Achat immobilier en France

Baisse des prix et augmentation du pouvoir d’achat immobilier en France

Les taux d’intérêts des crédits immobiliers sont de plus en plus intéressants et la baisse des prix que les professionnels avaient anticipée commence à se manifester. Ces deux facteurs, ainsi que la faible augmentation des revenus, aboutissent sur une augmentation du pouvoir d’achat des Français, partout en France excepté en Ile de France.

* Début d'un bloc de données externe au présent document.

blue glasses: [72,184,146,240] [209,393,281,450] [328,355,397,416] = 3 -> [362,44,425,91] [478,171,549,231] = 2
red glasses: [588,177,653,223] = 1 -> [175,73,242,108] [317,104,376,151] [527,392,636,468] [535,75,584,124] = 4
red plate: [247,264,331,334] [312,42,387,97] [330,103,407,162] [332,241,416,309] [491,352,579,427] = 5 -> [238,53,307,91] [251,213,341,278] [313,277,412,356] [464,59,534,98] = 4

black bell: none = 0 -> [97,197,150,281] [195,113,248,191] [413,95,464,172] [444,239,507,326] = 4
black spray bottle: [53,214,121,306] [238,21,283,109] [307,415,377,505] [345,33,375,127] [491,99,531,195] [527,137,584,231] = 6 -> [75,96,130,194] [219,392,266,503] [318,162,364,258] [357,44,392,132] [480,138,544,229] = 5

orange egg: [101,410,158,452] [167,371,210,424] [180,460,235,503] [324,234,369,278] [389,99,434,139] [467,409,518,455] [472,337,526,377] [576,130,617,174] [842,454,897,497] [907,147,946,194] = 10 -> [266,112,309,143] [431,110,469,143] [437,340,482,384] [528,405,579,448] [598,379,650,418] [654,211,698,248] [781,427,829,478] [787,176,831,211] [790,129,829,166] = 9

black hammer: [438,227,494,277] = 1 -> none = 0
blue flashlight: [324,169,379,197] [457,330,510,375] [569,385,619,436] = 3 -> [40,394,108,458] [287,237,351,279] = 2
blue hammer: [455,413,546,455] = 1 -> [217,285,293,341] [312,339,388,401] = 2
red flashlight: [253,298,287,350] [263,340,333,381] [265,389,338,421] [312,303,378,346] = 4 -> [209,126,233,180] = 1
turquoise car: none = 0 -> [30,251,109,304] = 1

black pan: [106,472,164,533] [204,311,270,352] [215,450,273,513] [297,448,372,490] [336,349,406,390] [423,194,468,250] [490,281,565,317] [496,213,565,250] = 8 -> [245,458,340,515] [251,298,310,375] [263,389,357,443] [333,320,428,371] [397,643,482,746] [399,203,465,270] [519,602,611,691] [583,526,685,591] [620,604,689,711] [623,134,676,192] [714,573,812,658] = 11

Augmentation du pouvoir d’achat en province

Ce pouvoir d’achat augmente depuis le troisième trimestre de l’année 2012, d’après le baromètre combiné de l’université Paris Dauphine et du Crédit Foncier. Celui-ci se base sur le pouvoir d’achat d’un ménage selon ses besoins en termes d’immobilier et ses contraintes financières. Il prend ainsi en compte le taux de chômage, le revenu, les taux des crédits et les prix du marché de l’immobilier. Ce baromètre montre cependant une grande disparité entre les diverses régions françaises. Certaines villes, telles que Nantes ou Toulouse, voit clairement le pouvoir d’achat immobilier augmenter. A Bordeaux en revanche, le pouvoir d’achat stagne encore pour l’instant. En Ile de France, 15 communes sur 19 connaissent également une augmentation du pouvoir d’achat immobilier des ménages. Les disparités sont également très fortes entre ces communes, bloquant tout de même un grand nombre de personnes d’accession à la propriété dans plusieurs d’entre elles.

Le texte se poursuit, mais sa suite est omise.